S’agit-il d’un procédé scientifiquement honnête que de prétendre mensongèrement que l’Islam a débuté en tant que religion d’ascétisme, puis qu’il s’est modifié, et que les orientalistes se doivent de trouver les raisons de ce changement qui ont éloigné l’Islam de ses valeurs primitives ?
Écoutez donc les propos de Goldziher à la page 118 :
« Mais il est d’autant plus important de constater la façon dont la conception de vie anti-ascétique provoquée par les conditions extérieures de l’Islâm s’exprime dans des paroles et des jugements placés, par un procédé que nous avons exposé dans notre deuxième leçon, sous l’autorité du Prophète.

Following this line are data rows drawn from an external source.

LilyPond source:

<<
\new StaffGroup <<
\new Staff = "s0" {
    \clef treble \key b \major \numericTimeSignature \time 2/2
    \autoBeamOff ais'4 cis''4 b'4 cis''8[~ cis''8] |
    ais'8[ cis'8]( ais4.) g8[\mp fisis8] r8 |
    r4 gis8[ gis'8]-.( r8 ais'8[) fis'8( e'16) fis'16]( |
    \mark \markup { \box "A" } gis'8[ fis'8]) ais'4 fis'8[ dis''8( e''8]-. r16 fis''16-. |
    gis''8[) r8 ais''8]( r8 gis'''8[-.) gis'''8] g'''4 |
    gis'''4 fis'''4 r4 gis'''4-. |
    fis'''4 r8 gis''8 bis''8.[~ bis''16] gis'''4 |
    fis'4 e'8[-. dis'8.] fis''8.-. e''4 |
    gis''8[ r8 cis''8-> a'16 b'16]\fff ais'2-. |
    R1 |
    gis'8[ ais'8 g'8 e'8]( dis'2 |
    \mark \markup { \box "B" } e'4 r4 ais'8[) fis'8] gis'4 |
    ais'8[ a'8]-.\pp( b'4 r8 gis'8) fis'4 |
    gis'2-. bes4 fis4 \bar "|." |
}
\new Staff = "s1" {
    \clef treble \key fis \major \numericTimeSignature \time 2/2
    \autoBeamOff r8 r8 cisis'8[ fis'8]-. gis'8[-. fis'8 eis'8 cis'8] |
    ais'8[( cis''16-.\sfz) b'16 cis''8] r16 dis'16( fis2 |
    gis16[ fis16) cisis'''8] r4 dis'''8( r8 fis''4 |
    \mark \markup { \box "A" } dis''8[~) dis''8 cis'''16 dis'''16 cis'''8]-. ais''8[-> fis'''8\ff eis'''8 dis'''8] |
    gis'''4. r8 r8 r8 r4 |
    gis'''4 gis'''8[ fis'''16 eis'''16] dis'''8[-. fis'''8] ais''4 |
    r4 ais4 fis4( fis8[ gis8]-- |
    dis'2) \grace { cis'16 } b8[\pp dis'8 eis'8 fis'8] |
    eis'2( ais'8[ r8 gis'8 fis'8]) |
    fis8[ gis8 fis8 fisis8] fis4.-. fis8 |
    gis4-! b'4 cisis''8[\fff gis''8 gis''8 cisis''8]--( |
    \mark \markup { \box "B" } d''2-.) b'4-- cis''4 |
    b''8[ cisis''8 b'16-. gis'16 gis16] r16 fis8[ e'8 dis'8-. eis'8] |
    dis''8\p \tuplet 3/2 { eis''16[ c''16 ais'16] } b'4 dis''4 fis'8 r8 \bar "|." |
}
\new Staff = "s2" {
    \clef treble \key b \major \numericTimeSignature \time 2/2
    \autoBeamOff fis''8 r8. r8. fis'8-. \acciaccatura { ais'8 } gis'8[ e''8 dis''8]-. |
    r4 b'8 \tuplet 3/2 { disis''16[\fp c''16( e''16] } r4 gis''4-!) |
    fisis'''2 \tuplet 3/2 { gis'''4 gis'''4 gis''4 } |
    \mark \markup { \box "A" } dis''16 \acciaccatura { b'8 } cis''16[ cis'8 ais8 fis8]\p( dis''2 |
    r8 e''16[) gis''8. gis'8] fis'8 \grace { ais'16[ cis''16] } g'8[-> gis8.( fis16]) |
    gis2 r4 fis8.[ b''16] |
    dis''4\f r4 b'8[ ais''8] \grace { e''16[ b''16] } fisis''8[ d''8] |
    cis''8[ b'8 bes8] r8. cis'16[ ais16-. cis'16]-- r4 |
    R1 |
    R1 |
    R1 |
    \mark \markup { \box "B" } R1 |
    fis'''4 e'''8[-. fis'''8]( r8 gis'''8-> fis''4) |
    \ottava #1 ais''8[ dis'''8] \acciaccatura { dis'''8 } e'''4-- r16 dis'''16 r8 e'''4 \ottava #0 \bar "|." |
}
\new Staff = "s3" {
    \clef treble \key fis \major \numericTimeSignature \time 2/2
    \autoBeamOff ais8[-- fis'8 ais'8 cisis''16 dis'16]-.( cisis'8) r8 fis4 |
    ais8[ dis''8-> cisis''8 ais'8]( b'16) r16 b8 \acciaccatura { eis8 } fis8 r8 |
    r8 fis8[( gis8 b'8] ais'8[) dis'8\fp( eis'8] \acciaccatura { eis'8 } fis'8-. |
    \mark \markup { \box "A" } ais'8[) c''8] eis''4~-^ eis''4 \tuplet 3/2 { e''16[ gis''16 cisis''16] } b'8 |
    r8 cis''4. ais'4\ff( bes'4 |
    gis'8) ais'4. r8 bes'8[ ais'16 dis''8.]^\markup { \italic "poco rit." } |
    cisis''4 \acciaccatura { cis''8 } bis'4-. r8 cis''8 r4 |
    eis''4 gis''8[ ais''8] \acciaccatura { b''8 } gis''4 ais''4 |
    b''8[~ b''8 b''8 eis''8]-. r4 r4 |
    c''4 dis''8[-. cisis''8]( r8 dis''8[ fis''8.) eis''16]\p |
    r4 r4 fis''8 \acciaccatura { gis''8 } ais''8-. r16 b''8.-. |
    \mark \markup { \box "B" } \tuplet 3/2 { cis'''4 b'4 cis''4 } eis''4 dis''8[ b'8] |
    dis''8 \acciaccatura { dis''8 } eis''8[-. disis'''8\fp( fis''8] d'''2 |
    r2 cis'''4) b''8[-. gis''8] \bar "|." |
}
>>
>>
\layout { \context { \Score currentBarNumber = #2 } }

La même tendance se manifeste aussi dans un autre domaine de la littérature traditionnelle : dans les informations relatives à la vie du Prophète et des Compagnons.
Ce sont précisément les petits traits intimes que la tradition laisse pour ainsi dire involontairement se glisser dans les portraits moraux des représentants des intérêts sacrés, qui nous permettent le mieux d’observer la puissance de l’esprit anti-ascétique. La biographie du Prophète même est pleine de semblables traits. »
Nous répondons : Un homme qui se donne une opinion, puis qui dément toute la Sunnah car celle-ci va à son encontre... est un homme auquel nous n’accordons aucun crédit... C’est plus du délire qu’autre chose.
Traduit de l’arabe du livre de Sheikh Muhammad Al-Ghazâlî, Difâʿ ʿan Al-ʿAqîdah Wash-Sharîʿah didd Matâʿin Al-Mustashriqîn, éditions Nahdat Misr, deuxième édition, janvier 1997.
[1] Sourate 7 intitulée les Limbes, Al-Aʿrâf, versets 31 et 32.
[2] Sourate 28 intitulée le Récit, Al-Qasas, verset 77.
[3] Sourate 6 intitulée les Bestiaux, Al-Anʿâm, verset 32.
[4] Sourate 57 intitulée le Fer, Al-Hadîd, verset 20.
[5] Hadith controuvé... rapporté par Ibn ʿAsâkir d’après Anas.
[6] Extrait d’un hadith rapporté par Al-Bukhârî, Muslim et An-Nasâ’î.
[7] Hadith rapporté par Al-Bukhârî, Muslim, An-Nasâ’î et Ibn Mâjah.
[8] Hadith controuvé... rapporté dans Shuʿab Al-Îmân.
[9] Hadith faible, rapporté par Ahmad d’après Anas.
[10] Hadith authentique rapporté dans Shuʿab Al-Îmân selon la variante : « Le Musulman est récompensé pour tout ce qu’il fait, même la bouchée qu’il porte à sa bouche. »
[11] Hadith rapporté par Muslim et Ibn Mâjah d’après Abû Hurayrah.
[12] Le hadith rapporté entre autres par Ahmad est authentique : « Celui qui se nourrit avec un sentiment de reconnaissance (envers Dieu) vaut autant que le jeûneur plein de patience. »
[13] Sourate 12 intitulée Joseph, Yûsuf, verset 20.
[14] Conférer notre livre Al-Jânib Al-ʿÂtifî fî Al-Islâm (L’Aspect sentimental de l’Islam).